Mükemmel bir eşleşmeydi: Trump kısa süre sonra, onun imzası haline gelecek bilinç akışı tarzı serbest atışlarına başladı. Rüzgâr türbinlerine çirkin, Başkan Barack Obama’nın doğum belgesine sahte, Jon Stewart’ın komedisine abartılmış, dedi. (…) Trump’ın süzgeçten geçmemiş düşünceleri Twitter için altın madeni oldu, onun mesajlarını algoritmaları aracılığıyla milyonlarca yeni kullanıcıya tavsiye etti.
Politikaya yöneldiğinde ise sosyal medya Trump için daha da önem kazandı. Başkanı seçildikten sonra, Twitter ve Facebook’taki hâkimiyeti sayesinde, hesaplarını hiçbir dünya liderinin sahip olmadığı şekillerde kullandı. (…)
Trump’ın Twitter’dan çıkarılmasının en tahmin edilebilir sonucu (…) kendilerini Silikon Vadisi sansürünün kurbanları olarak gören muhafazakârlar için bir savaş narası haline gelmesidir.”
Tıpkı bir restoran sahibinin rezalet çıkaran bir müşterisini atabileceğinden hiç kimsenin şüphesi olmadığı gibi, Twitter ve Facebook gibi özel şirketlerin herhangi bir kullanıcıya bir platform sağlamak zorunda olduğuna kimse inanmıyor. Ancak yalnızca yönetim kurullarına ve hissedarlarına karşı sorumlu olan, (…) seçilmemiş bir avuç teknoloji yöneticisinin bu kadar büyük bir güce sahip olup olmayacağına dair sorular meşrudur. Bu eylemler, sosyal medya şirketlerinin iş modellerinin temelde sağlıklı bir demokrasi ile uyumlu olup olmadığı (…) sorularını da gündeme getiriyor.
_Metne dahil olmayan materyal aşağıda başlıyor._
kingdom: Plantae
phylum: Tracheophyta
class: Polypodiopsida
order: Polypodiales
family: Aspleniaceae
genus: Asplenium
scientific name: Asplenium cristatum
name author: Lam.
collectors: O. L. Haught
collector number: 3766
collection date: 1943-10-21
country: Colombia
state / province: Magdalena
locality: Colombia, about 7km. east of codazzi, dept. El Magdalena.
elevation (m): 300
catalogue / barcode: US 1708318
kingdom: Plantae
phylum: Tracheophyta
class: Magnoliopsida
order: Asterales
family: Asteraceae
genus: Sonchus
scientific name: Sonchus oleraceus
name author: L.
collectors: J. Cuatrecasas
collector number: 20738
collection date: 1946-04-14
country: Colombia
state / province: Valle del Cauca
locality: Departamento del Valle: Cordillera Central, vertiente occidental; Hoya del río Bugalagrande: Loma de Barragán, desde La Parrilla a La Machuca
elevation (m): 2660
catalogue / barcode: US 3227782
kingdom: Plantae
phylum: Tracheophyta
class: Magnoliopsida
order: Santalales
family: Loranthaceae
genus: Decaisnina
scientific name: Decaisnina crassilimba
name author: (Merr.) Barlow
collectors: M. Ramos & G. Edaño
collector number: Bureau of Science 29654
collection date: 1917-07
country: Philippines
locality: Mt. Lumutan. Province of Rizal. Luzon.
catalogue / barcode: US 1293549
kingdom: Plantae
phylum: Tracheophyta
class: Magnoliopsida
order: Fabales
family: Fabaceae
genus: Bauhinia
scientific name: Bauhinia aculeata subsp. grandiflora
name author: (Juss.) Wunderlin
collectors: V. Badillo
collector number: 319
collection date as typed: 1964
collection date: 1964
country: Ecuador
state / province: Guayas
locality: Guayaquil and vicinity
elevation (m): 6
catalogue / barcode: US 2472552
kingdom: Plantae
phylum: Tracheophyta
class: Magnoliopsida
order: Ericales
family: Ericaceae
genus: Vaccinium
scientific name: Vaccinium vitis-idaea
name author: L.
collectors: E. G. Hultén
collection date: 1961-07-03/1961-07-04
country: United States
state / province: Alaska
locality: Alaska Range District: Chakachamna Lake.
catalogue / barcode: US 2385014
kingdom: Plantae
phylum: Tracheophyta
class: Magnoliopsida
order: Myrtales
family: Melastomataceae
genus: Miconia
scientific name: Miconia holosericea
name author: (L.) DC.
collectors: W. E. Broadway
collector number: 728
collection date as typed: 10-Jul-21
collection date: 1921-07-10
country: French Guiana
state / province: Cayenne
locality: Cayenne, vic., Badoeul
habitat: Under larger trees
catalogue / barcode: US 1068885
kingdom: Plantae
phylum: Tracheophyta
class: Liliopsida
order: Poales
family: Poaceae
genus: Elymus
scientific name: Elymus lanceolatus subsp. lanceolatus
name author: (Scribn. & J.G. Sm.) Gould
Kısa vadede, Twitter ve Facebook’un kaygan zemininde sansürden endişe duyan insanlar, Dorsey ve Zuckerberg’in fikir özgürlüğü rolünden nefret ettiği ve böyle görünmekten mümkün olduğunca kaçındıkları gerçeğiyle biraz rahatlayabilir. Onlara göre Trump vakası (…) başka hiçbir şeye benzemiyor ve onu yasaklama kararlarının emsal teşkil etmesi pek muhtemel değil.
Ancak bu, (…) Trump için züğürt tesellisi olacak. Başkan Twitter’ın yasağına karşı çıktı ve Beyaz Saray basın bürosu aracılığıyla “Kimse bizi SUSTURAMAYACAK!” mesajını paylaştı.
Ama onun asıl derdi de bu: Çoktan susturuldu.”
Bu yazı ilk kez 14 Ocak 2021’de yayımlanmıştır.